Task objective
Arrange the stretch of the records from the line containing "county / district: Kittitas" through the line containing "collection date: 1894-06-04" as a Markdown table with the columns No. and Line. Give each line its own numbered row and leave out blank lines.

Data extract
▼▼▼

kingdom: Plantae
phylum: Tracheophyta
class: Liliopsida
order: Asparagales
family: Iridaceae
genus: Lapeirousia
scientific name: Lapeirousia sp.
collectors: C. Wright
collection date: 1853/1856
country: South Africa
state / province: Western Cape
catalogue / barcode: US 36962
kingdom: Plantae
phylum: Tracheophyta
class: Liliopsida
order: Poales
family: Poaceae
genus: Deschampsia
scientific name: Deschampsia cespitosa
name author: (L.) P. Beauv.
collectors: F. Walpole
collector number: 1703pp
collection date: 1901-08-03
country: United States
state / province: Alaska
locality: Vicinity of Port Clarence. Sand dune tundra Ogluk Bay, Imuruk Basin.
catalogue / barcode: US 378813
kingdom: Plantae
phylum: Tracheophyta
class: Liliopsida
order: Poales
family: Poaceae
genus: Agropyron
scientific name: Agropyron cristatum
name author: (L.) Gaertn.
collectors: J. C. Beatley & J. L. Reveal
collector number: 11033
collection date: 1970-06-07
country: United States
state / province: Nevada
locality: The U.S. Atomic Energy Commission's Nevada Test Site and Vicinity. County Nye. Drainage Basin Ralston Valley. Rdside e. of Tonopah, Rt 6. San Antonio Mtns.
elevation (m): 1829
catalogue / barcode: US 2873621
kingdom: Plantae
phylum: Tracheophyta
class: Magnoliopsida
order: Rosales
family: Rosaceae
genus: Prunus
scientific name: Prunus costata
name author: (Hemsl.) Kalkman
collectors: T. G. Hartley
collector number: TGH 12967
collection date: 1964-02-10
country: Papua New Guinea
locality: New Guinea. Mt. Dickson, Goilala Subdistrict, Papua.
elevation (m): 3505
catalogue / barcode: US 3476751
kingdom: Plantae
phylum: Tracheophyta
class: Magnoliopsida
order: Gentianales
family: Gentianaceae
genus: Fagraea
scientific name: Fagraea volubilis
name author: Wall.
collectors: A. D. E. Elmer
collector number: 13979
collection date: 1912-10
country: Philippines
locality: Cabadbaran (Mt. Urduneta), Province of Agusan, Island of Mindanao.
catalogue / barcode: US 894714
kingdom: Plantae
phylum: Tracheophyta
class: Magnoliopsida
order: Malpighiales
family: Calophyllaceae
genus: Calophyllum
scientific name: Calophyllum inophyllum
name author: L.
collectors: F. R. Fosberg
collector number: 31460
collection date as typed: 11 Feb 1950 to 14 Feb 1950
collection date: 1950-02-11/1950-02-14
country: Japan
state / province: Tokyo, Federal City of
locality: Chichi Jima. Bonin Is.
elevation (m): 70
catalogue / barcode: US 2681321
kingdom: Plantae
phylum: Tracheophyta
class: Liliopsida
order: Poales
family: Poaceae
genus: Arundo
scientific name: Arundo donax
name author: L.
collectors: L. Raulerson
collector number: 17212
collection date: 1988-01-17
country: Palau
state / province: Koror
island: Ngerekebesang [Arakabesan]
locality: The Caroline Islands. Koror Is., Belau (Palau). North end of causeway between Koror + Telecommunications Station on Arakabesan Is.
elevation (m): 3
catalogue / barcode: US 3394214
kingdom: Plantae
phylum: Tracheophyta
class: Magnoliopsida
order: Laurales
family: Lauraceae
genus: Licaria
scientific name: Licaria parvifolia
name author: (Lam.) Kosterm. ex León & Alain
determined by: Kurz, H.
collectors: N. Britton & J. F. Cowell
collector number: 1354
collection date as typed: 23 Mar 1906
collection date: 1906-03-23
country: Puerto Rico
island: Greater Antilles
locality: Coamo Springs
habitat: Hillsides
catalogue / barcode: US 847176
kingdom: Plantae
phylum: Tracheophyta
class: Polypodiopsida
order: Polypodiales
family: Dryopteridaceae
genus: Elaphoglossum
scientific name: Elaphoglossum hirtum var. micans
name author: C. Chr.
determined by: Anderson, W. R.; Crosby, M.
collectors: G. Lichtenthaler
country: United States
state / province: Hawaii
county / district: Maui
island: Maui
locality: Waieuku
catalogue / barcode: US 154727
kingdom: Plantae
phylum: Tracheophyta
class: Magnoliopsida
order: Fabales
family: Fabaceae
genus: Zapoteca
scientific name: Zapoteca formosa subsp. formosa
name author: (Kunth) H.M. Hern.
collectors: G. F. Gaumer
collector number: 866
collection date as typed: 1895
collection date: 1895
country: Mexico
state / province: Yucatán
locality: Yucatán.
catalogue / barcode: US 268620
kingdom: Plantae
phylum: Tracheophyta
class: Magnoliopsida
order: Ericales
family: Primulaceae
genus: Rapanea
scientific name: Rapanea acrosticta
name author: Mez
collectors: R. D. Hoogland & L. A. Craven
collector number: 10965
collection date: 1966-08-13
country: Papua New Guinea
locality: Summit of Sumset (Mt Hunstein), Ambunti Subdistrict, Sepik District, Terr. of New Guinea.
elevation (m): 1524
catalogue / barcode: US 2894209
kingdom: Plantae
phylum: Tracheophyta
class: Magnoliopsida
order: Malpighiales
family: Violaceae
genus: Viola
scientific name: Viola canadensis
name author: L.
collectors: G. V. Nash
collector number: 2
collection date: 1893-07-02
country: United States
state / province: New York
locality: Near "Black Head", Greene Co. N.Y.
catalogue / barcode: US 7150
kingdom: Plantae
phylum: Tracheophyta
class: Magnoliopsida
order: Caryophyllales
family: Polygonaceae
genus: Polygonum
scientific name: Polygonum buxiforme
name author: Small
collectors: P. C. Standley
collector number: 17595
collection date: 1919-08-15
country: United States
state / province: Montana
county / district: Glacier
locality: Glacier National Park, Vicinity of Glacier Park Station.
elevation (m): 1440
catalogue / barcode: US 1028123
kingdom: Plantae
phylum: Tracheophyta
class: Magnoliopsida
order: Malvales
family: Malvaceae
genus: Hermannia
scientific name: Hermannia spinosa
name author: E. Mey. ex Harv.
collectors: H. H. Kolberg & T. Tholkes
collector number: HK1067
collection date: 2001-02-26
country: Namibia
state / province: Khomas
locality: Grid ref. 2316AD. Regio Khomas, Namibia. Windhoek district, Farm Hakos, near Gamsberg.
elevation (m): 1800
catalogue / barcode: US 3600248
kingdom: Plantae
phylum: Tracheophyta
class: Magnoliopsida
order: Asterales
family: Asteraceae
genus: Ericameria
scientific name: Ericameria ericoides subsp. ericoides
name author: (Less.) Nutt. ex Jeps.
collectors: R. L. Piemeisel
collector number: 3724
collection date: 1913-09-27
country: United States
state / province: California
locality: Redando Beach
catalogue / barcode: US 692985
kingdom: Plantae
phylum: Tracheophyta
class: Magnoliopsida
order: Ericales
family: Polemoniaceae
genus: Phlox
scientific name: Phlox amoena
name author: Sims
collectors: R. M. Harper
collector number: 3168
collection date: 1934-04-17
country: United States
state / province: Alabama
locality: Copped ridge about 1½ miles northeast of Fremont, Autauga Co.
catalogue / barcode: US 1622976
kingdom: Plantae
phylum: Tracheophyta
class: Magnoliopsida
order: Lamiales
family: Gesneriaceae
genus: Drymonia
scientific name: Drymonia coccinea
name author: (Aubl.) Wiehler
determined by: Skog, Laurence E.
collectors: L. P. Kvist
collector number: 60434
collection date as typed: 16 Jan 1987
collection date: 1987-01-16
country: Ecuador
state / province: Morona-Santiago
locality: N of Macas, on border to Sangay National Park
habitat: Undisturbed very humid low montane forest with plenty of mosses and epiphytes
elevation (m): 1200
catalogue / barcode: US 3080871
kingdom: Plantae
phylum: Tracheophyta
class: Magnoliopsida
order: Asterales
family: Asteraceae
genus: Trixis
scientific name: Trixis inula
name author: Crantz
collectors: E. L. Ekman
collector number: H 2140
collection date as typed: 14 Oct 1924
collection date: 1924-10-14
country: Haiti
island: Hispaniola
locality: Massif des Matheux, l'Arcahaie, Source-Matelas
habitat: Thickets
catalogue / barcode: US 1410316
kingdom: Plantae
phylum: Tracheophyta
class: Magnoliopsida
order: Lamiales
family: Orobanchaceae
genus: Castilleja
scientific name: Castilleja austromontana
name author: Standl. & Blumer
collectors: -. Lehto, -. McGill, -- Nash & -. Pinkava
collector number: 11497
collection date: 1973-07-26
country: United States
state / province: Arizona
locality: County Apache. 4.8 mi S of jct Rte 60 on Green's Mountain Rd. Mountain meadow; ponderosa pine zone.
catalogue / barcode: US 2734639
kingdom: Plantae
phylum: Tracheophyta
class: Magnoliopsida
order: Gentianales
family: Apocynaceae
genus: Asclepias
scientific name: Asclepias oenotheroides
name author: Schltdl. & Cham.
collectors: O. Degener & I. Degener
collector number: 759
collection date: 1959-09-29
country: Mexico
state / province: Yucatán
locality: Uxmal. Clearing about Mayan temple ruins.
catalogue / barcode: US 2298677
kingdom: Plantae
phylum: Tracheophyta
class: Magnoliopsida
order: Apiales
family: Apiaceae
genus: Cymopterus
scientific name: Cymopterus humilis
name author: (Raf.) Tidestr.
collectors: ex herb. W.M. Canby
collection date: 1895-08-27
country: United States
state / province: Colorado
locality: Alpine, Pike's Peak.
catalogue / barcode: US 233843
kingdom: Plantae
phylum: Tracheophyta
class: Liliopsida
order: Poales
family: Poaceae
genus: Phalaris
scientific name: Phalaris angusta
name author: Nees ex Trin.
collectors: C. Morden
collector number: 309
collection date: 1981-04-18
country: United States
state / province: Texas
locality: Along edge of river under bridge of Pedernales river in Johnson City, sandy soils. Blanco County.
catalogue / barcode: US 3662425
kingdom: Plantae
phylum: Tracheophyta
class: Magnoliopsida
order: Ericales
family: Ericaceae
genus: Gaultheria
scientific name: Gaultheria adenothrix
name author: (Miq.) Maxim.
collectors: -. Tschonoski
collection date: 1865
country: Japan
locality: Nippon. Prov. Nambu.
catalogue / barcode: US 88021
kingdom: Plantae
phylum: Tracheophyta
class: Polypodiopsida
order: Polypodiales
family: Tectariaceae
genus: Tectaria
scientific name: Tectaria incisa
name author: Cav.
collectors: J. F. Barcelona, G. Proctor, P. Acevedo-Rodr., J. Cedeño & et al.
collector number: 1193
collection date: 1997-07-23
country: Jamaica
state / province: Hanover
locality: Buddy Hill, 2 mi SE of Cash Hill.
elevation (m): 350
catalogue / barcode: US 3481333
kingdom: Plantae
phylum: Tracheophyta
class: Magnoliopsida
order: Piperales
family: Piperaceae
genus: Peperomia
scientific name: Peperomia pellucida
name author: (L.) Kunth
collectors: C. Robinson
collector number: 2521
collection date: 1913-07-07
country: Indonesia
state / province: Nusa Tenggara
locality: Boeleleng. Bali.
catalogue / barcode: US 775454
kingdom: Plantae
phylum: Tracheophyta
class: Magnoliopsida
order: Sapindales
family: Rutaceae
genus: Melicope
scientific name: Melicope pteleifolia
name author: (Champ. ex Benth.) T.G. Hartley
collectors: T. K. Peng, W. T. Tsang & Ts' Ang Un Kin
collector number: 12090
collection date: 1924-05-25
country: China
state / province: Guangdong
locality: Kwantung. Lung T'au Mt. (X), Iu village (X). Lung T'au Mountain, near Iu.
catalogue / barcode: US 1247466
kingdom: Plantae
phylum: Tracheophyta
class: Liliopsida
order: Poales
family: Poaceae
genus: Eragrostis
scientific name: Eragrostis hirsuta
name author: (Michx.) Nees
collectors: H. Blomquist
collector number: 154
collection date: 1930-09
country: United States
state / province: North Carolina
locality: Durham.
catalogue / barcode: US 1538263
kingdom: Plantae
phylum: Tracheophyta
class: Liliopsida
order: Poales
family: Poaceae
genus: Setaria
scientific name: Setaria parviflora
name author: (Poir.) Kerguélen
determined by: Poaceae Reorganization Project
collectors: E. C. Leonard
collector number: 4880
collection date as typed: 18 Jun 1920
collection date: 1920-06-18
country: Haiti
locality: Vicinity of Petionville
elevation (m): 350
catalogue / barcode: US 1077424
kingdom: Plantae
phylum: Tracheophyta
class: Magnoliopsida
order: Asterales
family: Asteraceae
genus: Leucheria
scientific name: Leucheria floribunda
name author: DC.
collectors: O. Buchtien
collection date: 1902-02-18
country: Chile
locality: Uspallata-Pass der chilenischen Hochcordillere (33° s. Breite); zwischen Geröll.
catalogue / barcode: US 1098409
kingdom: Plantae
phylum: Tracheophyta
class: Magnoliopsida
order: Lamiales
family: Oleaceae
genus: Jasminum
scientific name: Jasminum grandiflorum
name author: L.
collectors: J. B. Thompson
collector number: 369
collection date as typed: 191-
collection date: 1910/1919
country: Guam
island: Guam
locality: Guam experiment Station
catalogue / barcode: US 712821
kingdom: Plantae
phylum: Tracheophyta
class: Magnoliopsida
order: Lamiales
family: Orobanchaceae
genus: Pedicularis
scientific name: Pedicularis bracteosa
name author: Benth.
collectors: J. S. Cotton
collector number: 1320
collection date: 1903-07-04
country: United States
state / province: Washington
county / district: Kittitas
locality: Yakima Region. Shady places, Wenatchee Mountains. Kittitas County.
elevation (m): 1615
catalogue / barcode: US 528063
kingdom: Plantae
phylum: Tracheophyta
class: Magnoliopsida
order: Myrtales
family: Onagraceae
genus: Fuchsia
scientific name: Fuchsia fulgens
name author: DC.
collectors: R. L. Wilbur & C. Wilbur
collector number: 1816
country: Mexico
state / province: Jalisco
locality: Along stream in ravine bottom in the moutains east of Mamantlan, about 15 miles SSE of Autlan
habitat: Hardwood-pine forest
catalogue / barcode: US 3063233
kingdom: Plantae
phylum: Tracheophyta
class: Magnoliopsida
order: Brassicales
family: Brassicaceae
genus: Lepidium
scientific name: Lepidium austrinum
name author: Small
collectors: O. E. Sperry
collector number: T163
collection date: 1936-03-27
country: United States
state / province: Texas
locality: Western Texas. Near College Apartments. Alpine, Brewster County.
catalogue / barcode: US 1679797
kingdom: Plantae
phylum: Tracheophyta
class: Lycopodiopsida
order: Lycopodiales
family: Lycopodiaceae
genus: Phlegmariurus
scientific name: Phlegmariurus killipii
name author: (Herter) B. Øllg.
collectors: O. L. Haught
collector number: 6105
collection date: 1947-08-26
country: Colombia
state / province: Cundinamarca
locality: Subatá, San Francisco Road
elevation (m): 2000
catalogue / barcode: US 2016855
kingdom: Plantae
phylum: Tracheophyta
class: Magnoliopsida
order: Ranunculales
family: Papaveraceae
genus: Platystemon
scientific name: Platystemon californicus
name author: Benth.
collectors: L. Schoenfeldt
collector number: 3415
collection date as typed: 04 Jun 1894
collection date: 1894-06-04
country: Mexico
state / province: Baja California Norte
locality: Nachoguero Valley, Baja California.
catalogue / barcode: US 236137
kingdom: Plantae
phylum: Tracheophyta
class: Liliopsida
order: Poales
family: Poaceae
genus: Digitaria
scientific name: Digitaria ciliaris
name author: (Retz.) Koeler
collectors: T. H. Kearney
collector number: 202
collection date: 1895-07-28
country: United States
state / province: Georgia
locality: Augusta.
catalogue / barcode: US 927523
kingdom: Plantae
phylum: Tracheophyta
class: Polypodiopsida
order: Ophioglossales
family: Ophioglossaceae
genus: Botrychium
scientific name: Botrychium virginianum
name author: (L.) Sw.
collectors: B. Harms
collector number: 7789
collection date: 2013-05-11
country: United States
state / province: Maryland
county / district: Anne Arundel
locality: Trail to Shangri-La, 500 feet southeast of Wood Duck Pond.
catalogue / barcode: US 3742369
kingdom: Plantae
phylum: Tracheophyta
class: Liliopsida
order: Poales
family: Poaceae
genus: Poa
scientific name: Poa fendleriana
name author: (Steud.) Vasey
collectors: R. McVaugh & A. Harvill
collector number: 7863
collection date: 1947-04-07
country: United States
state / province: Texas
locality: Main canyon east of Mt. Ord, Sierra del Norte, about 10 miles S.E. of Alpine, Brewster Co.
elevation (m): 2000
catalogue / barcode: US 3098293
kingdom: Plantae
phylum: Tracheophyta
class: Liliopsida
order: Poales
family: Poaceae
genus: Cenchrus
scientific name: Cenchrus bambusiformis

▲▲▲

Complete output
| No. | Line |
|---|---|
| 1 | county / district: Kittitas |
| 2 | locality: Yakima Region. Shady places, Wenatchee Mountains. Kittitas County. |
| 3 | elevation (m): 1615 |
| 4 | catalogue / barcode: US 528063 |
| 5 | kingdom: Plantae |
| 6 | phylum: Tracheophyta |
| 7 | class: Magnoliopsida |
| 8 | order: Myrtales |
| 9 | family: Onagraceae |
| 10 | genus: Fuchsia |
| 11 | scientific name: Fuchsia fulgens |
| 12 | name author: DC. |
| 13 | collectors: R. L. Wilbur & C. Wilbur |
| 14 | collector number: 1816 |
| 15 | country: Mexico |
| 16 | state / province: Jalisco |
| 17 | locality: Along stream in ravine bottom in the moutains east of Mamantlan, about 15 miles SSE of Autlan |
| 18 | habitat: Hardwood-pine forest |
| 19 | catalogue / barcode: US 3063233 |
| 20 | kingdom: Plantae |
| 21 | phylum: Tracheophyta |
| 22 | class: Magnoliopsida |
| 23 | order: Brassicales |
| 24 | family: Brassicaceae |
| 25 | genus: Lepidium |
| 26 | scientific name: Lepidium austrinum |
| 27 | name author: Small |
| 28 | collectors: O. E. Sperry |
| 29 | collector number: T163 |
| 30 | collection date: 1936-03-27 |
| 31 | country: United States |
| 32 | state / province: Texas |
| 33 | locality: Western Texas. Near College Apartments. Alpine, Brewster County. |
| 34 | catalogue / barcode: US 1679797 |
| 35 | kingdom: Plantae |
| 36 | phylum: Tracheophyta |
| 37 | class: Lycopodiopsida |
| 38 | order: Lycopodiales |
| 39 | family: Lycopodiaceae |
| 40 | genus: Phlegmariurus |
| 41 | scientific name: Phlegmariurus killipii |
| 42 | name author: (Herter) B. Øllg. |
| 43 | collectors: O. L. Haught |
| 44 | collector number: 6105 |
| 45 | collection date: 1947-08-26 |
| 46 | country: Colombia |
| 47 | state / province: Cundinamarca |
| 48 | locality: Subatá, San Francisco Road |
| 49 | elevation (m): 2000 |
| 50 | catalogue / barcode: US 2016855 |
| 51 | kingdom: Plantae |
| 52 | phylum: Tracheophyta |
| 53 | class: Magnoliopsida |
| 54 | order: Ranunculales |
| 55 | family: Papaveraceae |
| 56 | genus: Platystemon |
| 57 | scientific name: Platystemon californicus |
| 58 | name author: Benth. |
| 59 | collectors: L. Schoenfeldt |
| 60 | collector number: 3415 |
| 61 | collection date as typed: 04 Jun 1894 |
| 62 | collection date: 1894-06-04 |